Please retype the lines from the start of the items through the line containing "Гигиенические средства", including that line, without changing anything.
=-=-=-=-=
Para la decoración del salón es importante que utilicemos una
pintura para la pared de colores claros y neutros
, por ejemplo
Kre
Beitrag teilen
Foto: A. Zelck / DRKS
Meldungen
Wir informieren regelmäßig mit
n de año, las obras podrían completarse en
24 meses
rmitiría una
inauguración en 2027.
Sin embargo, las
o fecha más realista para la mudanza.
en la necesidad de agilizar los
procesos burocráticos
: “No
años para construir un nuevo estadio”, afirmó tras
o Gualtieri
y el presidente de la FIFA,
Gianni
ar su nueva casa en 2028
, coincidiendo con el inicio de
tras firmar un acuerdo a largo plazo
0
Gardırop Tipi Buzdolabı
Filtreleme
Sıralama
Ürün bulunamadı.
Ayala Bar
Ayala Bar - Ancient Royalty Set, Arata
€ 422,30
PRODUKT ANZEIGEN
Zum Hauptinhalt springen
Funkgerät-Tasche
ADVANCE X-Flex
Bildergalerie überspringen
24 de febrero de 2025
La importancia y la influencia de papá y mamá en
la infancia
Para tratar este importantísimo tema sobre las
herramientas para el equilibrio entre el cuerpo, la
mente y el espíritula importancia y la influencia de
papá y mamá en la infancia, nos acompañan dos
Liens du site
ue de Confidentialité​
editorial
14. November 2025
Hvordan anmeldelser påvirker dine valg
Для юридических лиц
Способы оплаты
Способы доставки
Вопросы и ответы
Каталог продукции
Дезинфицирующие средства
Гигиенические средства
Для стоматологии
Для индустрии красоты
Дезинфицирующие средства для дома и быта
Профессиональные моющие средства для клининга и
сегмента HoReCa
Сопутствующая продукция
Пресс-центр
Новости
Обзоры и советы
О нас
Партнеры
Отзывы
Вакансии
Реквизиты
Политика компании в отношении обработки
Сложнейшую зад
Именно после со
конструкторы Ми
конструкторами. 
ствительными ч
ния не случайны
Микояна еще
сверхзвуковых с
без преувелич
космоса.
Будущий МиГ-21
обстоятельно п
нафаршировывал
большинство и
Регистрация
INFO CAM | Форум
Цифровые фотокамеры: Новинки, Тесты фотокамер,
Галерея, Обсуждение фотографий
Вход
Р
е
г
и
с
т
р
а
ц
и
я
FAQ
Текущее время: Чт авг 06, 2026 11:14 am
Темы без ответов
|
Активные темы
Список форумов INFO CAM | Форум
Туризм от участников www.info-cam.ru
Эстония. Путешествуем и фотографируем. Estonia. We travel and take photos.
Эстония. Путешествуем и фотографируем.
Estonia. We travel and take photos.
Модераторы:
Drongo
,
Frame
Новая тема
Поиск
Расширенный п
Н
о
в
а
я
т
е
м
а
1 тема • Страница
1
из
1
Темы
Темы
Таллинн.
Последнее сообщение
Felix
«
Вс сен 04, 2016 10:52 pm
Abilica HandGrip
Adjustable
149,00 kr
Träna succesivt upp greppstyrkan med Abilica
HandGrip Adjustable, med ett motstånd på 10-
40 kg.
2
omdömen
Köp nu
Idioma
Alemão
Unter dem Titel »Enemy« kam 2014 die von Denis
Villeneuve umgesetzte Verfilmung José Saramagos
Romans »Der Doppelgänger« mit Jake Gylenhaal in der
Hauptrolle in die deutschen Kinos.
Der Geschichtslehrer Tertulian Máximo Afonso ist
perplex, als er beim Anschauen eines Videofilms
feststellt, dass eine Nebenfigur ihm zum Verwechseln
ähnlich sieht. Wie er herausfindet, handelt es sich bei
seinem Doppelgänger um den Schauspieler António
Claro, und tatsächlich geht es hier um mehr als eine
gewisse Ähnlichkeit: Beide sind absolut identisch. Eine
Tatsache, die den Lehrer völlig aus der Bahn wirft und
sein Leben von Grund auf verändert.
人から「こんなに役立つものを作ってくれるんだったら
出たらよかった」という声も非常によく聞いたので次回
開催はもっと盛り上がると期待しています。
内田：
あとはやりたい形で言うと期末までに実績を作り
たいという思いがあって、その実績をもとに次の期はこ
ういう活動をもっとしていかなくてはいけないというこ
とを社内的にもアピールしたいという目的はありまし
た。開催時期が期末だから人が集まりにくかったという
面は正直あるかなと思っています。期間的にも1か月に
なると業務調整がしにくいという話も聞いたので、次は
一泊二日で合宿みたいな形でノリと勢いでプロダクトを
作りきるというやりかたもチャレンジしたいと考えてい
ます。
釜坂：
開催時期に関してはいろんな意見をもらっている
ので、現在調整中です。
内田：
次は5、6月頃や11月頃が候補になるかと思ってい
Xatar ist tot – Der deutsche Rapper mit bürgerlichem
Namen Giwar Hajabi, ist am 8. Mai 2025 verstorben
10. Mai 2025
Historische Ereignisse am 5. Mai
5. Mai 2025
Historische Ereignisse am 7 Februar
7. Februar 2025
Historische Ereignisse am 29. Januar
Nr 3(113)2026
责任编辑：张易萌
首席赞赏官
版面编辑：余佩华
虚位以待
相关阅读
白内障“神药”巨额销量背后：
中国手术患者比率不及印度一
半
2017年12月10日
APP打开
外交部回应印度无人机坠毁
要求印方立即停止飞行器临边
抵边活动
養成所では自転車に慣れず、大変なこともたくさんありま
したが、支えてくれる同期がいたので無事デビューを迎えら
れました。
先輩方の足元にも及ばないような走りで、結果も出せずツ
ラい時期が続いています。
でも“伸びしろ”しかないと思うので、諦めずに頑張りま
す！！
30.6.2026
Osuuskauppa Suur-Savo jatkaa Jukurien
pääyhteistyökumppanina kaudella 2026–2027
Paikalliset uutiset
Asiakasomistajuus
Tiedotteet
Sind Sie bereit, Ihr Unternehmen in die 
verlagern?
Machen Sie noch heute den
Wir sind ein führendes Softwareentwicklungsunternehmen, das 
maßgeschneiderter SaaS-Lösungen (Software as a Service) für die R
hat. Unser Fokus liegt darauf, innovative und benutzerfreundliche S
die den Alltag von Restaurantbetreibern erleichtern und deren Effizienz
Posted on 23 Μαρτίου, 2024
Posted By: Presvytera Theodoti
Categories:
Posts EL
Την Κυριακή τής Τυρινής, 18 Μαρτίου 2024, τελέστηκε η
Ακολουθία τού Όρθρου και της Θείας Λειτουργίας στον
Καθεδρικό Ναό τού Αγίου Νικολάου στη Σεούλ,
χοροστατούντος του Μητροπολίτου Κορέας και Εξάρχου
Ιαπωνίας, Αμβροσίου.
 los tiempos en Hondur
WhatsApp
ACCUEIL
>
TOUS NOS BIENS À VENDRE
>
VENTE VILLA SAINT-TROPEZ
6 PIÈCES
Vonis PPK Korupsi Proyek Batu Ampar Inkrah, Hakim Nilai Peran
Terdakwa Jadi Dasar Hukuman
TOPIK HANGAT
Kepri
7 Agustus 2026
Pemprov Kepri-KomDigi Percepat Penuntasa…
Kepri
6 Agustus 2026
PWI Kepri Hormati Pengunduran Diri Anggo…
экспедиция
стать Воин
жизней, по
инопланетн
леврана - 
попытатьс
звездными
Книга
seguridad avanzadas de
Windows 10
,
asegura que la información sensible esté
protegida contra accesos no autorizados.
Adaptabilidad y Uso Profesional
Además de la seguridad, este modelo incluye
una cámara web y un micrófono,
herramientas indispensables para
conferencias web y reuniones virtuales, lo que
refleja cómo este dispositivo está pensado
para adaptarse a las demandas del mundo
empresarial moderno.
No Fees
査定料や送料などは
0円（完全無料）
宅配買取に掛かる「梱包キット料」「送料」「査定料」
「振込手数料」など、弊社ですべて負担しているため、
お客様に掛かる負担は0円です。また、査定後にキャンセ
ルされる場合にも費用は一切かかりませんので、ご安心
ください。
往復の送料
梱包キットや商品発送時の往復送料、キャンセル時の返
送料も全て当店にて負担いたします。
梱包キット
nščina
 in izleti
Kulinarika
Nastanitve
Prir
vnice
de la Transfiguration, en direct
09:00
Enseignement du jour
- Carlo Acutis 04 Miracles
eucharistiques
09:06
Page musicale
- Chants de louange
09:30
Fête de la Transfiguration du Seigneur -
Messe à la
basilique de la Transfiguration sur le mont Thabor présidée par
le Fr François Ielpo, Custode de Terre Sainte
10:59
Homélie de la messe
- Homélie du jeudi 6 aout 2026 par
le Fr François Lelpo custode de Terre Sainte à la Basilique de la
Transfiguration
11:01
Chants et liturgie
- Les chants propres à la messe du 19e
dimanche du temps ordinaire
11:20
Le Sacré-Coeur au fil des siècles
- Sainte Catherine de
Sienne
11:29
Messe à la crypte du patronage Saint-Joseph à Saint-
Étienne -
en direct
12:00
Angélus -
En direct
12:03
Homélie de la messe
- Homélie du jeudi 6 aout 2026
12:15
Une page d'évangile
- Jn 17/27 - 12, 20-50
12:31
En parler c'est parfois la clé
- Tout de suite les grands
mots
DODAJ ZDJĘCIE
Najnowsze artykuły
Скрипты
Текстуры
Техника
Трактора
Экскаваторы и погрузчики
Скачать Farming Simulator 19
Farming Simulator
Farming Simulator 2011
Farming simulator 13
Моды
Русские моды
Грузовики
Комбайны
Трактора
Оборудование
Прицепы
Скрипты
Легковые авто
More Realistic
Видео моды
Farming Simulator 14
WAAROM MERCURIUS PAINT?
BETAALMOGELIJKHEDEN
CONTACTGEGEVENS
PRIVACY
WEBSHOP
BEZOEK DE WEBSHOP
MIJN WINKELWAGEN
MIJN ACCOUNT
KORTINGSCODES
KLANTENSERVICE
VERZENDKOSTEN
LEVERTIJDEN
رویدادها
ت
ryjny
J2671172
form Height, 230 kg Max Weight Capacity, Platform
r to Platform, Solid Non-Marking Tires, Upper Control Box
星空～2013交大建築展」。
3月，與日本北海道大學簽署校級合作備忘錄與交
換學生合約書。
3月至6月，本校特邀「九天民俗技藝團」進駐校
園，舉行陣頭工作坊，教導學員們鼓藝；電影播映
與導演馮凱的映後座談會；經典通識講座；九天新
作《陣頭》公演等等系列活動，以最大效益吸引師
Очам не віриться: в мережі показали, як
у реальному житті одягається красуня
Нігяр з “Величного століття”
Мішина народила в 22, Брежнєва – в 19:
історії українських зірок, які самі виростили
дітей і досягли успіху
=-=-=-=-=
§ **Result**
Para la decoración del salón es importante que utilicemos una
pintura para la pared de colores claros y neutros
, por ejemplo
Kre
Beitrag teilen
Foto: A. Zelck / DRKS
Meldungen
Wir informieren regelmäßig mit
n de año, las obras podrían completarse en
24 meses
rmitiría una
inauguración en 2027.
Sin embargo, las
o fecha más realista para la mudanza.
en la necesidad de agilizar los
procesos burocráticos
: “No
años para construir un nuevo estadio”, afirmó tras
o Gualtieri
y el presidente de la FIFA,
Gianni
ar su nueva casa en 2028
, coincidiendo con el inicio de
tras firmar un acuerdo a largo plazo
0
Gardırop Tipi Buzdolabı
Filtreleme
Sıralama
Ürün bulunamadı.
Ayala Bar
Ayala Bar - Ancient Royalty Set, Arata
€ 422,30
PRODUKT ANZEIGEN
Zum Hauptinhalt springen
Funkgerät-Tasche
ADVANCE X-Flex
Bildergalerie überspringen
24 de febrero de 2025
La importancia y la influencia de papá y mamá en
la infancia
Para tratar este importantísimo tema sobre las
herramientas para el equilibrio entre el cuerpo, la
mente y el espíritula importancia y la influencia de
papá y mamá en la infancia, nos acompañan dos
Liens du site
ue de Confidentialité​
editorial
14. November 2025
Hvordan anmeldelser påvirker dine valg
Для юридических лиц
Способы оплаты
Способы доставки
Вопросы и ответы
Каталог продукции
Дезинфицирующие средства
Гигиенические средства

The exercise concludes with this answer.